For Sharmila, the company’s commitment to nurturing talent and supporting each employee’s development no matter their gender, culture, or background is truly exceptional.
And this includes its empowerment of women, whom Sharmila helps support and inspire as a senior leader in the company.
“It is important to me that APA values, and is committed to, creating a productive space where women can thrive, strive, and be successful. It’s not just about gender statistics.”
Becoming a source of inspiration
As a woman in an executive role, Sharmila knows her story can inspire more than just the women in APA – it can also move anyone who aspires to lead or simply do more than what they thought they could.
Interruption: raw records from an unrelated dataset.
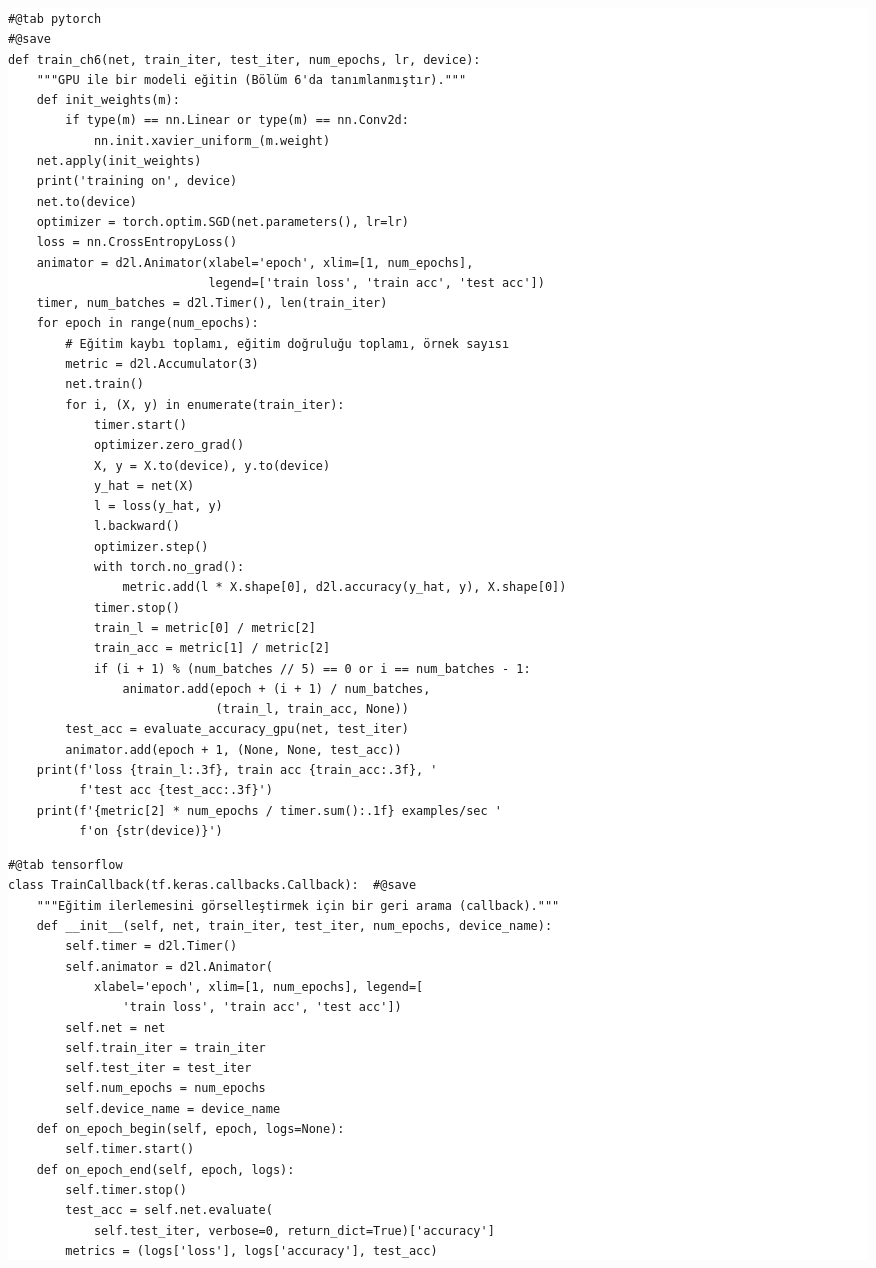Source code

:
 ```{.python .input}
#@tab pytorch
#@save
def train_ch6(net, train_iter, test_iter, num_epochs, lr, device):
    """GPU ile bir modeli eğitin (Bölüm 6'da tanımlanmıştır)."""
    def init_weights(m):
        if type(m) == nn.Linear or type(m) == nn.Conv2d:
            nn.init.xavier_uniform_(m.weight)
    net.apply(init_weights)
    print('training on', device)
    net.to(device)
    optimizer = torch.optim.SGD(net.parameters(), lr=lr)
    loss = nn.CrossEntropyLoss()
    animator = d2l.Animator(xlabel='epoch', xlim=[1, num_epochs],
                            legend=['train loss', 'train acc', 'test acc'])
    timer, num_batches = d2l.Timer(), len(train_iter)
    for epoch in range(num_epochs):
        # Eğitim kaybı toplamı, eğitim doğruluğu toplamı, örnek sayısı
        metric = d2l.Accumulator(3)
        net.train()
        for i, (X, y) in enumerate(train_iter):
            timer.start()
            optimizer.zero_grad()
            X, y = X.to(device), y.to(device)
            y_hat = net(X)
            l = loss(y_hat, y)
            l.backward()
            optimizer.step()
            with torch.no_grad():
                metric.add(l * X.shape[0], d2l.accuracy(y_hat, y), X.shape[0])
            timer.stop()
            train_l = metric[0] / metric[2]
            train_acc = metric[1] / metric[2]
            if (i + 1) % (num_batches // 5) == 0 or i == num_batches - 1:
                animator.add(epoch + (i + 1) / num_batches,
                             (train_l, train_acc, None))
        test_acc = evaluate_accuracy_gpu(net, test_iter)
        animator.add(epoch + 1, (None, None, test_acc))
    print(f'loss {train_l:.3f}, train acc {train_acc:.3f}, '
          f'test acc {test_acc:.3f}')
    print(f'{metric[2] * num_epochs / timer.sum():.1f} examples/sec '
          f'on {str(device)}')
```

```{.python .input}
#@tab tensorflow
class TrainCallback(tf.keras.callbacks.Callback):  #@save
    """Eğitim ilerlemesini görselleştirmek için bir geri arama (callback)."""
    def __init__(self, net, train_iter, test_iter, num_epochs, device_name):
        self.timer = d2l.Timer()
        self.animator = d2l.Animator(
            xlabel='epoch', xlim=[1, num_epochs], legend=[
                'train loss', 'train acc', 'test acc'])
        self.net = net
        self.train_iter = train_iter
        self.test_iter = test_iter
        self.num_epochs = num_epochs
        self.device_name = device_name
    def on_epoch_begin(self, epoch, logs=None):
        self.timer.start()
    def on_epoch_end(self, epoch, logs):
        self.timer.stop()
        test_acc = self.net.evaluate(
            self.test_iter, verbose=0, return_dict=True)['accuracy']
        metrics = (logs['loss'], logs['accuracy'], test_acc)
```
It’s a huge responsibility, but one she knows is worth the time and effort to do well.
And when things get challenging, she draws inspiration from the people she looks up to – much like the way women and many others look up to her now.
“My mother (and father) are huge inspirations for me. They both came from humble, hardworking, and loving families with strong women. They carved out careers for themselves and showed us what success looked like.”
“I was always encouraged to strive, to be humble, and to value the power of relationships. I am grateful for my strong female friendships that inspire, challenge, and bring me laughter.”
Forming the right relationships, Sharmila notes, has been one of the keys to her personal and professional growth.
“Throughout my career, I have been fortunate to work with many women and men who have supported my development. I truly believe in the power of authentic human connection.”
She tells women and anyone else who needs a good dose of inspiration:
“Back yourself, trust your skills and experience, and be courageous to take or create opportunities. Regret is not a great feeling.”
To learn is to grow
When it comes to regret, Sharmila tells us she doesn’t have many.
“I don’t hold many regrets. Perhaps I could have explored working overseas for a stint, but that doesn’t keep me up at night.”
Instead, she focuses on what she did right through all these years, even in moments that initially seemed like missed opportunities.
“I’m glad I resisted the persistent calls to ‘talk more in meetings’ when I was not ready to do so. This is a comment generally asked of women when space is not made for that to happen.”
Later, upon further reflection, Sharmila remembers some lessons she learned the hard way.
“I wish I trusted my judgement more and was more confident. But age and experience work wonders!”
And here lies the most inspiring thing she offers to others: no matter how old you are or where you are in your career, know that there’s always room to grow.